For people like El-Sayed, the right orthotic can adjust the way the foot strikes the ground and thus properly redistribute the energy of impact up the kinetic chain. For other conditions, such as leg-length discrepancy, an orthotic will provide the lift that balances your body more evenly.
Know Your Pain
Most active people know that pain experienced during an activity is a red flag (unless it’s pain of the “hurts good,” pushing-your-muscles-to-the-max variety). But before you conclude that orthotics will solve your pain problem, you should eliminate other potential contributing factors.
First, are you training properly? Increasing your training load too quickly, for example, can put tremendous and sudden strain on the feet and lower extremities. You should also look at whether you are cross-training or stretching enough. Both can help counter overuse injuries that can exacerbate biomechanical issues.
“If you’re beating your body up, it’s not your anatomy that’s the problem,” says Stephen Rice, MD, director of the Jersey Shore Sports Medicine Center at the Jersey Shore University Medical Center in Neptune, N.J., and a fellow of the American College of Sports Medicine.

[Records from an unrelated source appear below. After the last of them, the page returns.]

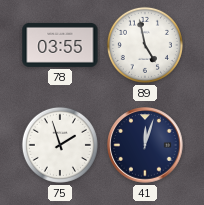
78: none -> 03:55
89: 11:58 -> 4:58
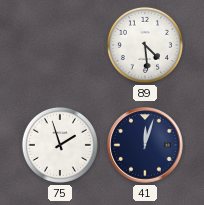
78: 03:55 -> none
89: 4:58 -> 4:29
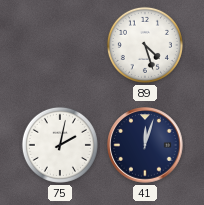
89: 4:29 -> 4:27
75: 1:57 -> 2:02
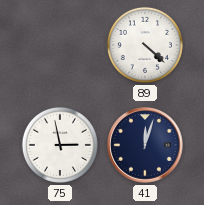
89: 4:27 -> 4:22
75: 2:02 -> 2:58
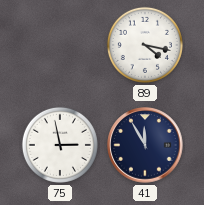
89: 4:22 -> 4:17
41: 12:03 -> 11:55
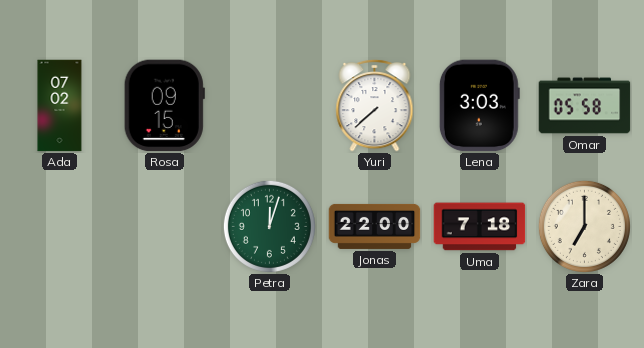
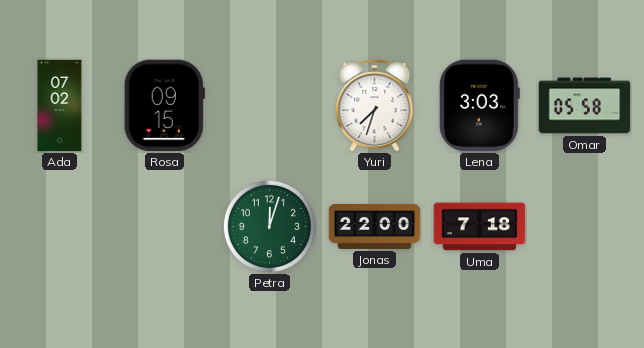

Next, do you have the right shoes for your activity? “A proper-fitting and well-designed athletic shoe is the first step to preventing injury and enhancing performance,” says Matt Werd, DPM, coeditor of Athletic Footwear and Orthoses in Sports Medicine (Springer, 2010). Consider the surfaces you’re performing on — if you’re running or jumping on pavement, for example, you might need extra cushioning in your shoes to help absorb that pressure. (Please note: This runs counter to what barefoot-training proponents say, and the difference, podiatrists say, is gait efficiency — if you have gait problems, you’re likelier to need more cushioning.)
Cushioned over-the-counter shoe inserts provide extra shock absorption and mild arch support that may be enough to relieve mild pain and discomfort. Some sports doctors suggest that they’re worth trying upon the first signs of discomfort, but if you’re suffering from a biomechanical problem, such as leg-length discrepancy, severe overpronation or oversupination, they won’t solve the problem.
If you’ve ruled out all of these factors and still experience pain, consult a qualified foot or sports-medicine professional to see about orthotics, says Rice. “The person who benefits from orthotics is the person wearing the appropriate shoes and doing the appropriate level of training, and who still becomes symptomatic,” he says. These are also the folks who have the best chance of convincing their health-insurance company to help cover the cost of custom orthotics, which can range in price from a few dollars to a few hundred.
For El-Sayed, the outlay for custom orthotics was well worth the investment. “I use my orthotics during all my activities now,” she says. “I’m so grateful not to be in pain anymore.”
Kelle Walsh is a writer and editor in San Francisco.